Network - router redundant?


(Benny) #1

A quick question.

Is it possible with CockroachDB to include in the --join parameter, more then then one network range?

For example: Lets

Node 1: Public IP 200.x.x.x, Private physical network 10.x.x.1
Node 2: Public IP 200.x.x.x, Private physical network 10.x.x.2

Now, if the router for the Private network fails, it means all nodes are unable to communicate and by defacto all the servers will go out of sync or stop responding ( not sure what will happen in a situation like that but it sounds bad ).

Our idea was to have a secondary physical router that connects to more physical network cards on the servers.

Node 1: Public IP 200.x.x.x, Private 10.x.x.1, Private 11.x.x.1
Node 2: Public IP 200.x.x.x, Private 10.x.x.2, Private 11.x.x.2

If we lose the 10.x.x.x router, that the system falls back on the secondary 11.x.x.x. It also helps as a backup if a error on the motherbord or network card happens, so it can fall back on a other physical network port.

But its unclear from the manual of the nodes can only --join a single network range, or they can fall back on multiple and can still figure out that Node 1 is -> 10.x.x.1, 11.x.x.1? So if a router fails or needs to be replaced, the other nodes know they can find Node 1 on any of the two or potentially more IPs?


(Ben Darnell) #2

If each node has two network addresses that you want to use, you can include both addresses in a DNS name for each machine (and then use that DNS name in the --join and --advertise-host flags for each node).

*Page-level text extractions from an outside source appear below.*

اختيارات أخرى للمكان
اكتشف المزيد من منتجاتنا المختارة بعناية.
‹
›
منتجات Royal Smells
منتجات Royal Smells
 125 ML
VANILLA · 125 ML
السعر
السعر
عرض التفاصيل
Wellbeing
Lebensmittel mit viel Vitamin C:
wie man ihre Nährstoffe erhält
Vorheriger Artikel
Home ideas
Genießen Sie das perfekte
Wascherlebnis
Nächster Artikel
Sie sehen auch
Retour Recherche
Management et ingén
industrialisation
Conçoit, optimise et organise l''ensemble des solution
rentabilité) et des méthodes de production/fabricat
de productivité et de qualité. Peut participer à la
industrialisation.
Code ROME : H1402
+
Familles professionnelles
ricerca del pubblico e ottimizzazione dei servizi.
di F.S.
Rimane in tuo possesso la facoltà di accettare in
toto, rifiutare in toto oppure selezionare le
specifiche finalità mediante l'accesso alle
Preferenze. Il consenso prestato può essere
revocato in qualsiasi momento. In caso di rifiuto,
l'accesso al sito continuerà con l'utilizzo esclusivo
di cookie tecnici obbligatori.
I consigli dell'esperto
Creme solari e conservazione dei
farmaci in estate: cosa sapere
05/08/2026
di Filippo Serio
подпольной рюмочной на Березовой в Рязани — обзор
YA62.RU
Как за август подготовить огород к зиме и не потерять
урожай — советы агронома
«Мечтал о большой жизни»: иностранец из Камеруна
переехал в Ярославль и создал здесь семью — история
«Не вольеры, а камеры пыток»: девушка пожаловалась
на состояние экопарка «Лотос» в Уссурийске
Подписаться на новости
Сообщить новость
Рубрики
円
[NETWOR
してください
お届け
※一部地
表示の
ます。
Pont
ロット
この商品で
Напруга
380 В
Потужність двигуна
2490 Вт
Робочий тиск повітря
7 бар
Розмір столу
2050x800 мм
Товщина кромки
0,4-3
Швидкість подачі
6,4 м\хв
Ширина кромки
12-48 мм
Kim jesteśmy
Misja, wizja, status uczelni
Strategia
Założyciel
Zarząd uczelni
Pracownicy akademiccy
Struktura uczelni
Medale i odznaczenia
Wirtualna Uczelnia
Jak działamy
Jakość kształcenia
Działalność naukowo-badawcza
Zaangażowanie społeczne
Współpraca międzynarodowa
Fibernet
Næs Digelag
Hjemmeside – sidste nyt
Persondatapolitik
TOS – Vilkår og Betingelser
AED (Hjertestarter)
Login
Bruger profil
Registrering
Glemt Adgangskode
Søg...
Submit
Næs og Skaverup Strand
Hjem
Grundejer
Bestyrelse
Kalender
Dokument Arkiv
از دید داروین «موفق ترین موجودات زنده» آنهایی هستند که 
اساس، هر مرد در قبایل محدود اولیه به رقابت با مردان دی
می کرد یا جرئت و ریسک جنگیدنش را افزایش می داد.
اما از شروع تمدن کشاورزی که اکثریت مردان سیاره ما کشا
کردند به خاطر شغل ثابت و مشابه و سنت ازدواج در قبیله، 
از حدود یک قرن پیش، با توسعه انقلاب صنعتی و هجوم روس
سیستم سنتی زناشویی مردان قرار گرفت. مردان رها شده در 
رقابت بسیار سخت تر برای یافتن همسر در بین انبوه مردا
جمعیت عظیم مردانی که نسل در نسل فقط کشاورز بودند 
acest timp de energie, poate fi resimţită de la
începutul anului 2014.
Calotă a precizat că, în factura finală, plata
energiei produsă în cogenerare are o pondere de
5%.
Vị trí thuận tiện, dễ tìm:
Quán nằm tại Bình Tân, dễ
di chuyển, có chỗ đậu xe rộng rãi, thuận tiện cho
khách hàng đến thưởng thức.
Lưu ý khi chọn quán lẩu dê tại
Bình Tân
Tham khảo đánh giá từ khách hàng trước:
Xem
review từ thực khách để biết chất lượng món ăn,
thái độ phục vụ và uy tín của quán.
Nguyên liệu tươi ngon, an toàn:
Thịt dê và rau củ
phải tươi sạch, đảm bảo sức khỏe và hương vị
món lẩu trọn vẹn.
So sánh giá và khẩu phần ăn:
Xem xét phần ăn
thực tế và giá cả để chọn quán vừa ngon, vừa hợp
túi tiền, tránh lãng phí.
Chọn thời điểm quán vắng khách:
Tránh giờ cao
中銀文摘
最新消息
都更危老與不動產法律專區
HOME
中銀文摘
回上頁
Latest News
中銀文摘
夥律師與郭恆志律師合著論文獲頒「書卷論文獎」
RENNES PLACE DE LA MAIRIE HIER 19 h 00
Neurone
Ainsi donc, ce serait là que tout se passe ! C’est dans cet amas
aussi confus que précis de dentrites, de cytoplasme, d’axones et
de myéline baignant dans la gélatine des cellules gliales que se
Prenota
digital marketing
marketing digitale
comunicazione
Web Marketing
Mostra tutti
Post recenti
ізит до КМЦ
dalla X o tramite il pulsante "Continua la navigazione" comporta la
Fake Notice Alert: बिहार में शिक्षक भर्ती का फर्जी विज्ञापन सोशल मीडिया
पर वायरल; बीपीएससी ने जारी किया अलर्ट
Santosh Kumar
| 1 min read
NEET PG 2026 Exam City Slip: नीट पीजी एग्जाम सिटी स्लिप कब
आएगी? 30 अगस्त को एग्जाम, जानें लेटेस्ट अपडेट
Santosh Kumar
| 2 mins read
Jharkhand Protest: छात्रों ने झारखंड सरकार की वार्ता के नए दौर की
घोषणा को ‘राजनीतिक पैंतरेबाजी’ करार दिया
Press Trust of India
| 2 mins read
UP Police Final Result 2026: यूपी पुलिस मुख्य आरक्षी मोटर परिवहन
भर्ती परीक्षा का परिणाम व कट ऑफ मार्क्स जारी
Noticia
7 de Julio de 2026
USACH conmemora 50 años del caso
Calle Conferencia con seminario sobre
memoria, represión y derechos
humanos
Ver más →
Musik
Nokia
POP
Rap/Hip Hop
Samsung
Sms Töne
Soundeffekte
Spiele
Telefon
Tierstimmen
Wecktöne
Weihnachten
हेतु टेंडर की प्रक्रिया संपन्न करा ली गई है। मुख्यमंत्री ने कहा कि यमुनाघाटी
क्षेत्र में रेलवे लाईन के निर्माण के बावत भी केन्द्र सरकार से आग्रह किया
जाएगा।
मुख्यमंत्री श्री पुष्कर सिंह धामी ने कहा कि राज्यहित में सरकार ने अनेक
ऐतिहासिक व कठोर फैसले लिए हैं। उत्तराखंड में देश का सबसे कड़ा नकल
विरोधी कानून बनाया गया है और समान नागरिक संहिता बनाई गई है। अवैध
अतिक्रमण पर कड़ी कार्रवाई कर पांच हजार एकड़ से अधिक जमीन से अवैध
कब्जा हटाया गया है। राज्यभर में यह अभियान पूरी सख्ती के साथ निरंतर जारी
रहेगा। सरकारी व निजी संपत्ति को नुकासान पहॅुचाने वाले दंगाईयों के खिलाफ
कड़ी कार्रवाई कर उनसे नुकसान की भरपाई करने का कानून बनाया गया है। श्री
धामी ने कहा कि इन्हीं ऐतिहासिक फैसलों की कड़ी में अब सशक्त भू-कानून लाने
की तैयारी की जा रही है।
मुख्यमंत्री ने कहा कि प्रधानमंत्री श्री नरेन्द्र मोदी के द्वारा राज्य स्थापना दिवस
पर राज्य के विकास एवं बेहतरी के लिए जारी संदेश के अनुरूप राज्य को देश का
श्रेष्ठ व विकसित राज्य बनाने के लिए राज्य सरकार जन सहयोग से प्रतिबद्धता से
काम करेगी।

Note that you don’t need to give each node two physical connections to be able to survive the failure of a router. You can set up multiple routers for high availability with protocols like VRRP. Switches are another story: you do need multiple physical connections to survive switch failures. But as long as your machines are distributed across different switches, you may not need to handle this kind of failure - just let CRDB’s built-in fault tolerance handle it. Just include enough detail in your --locality flag to tell CRDB which nodes share a switch.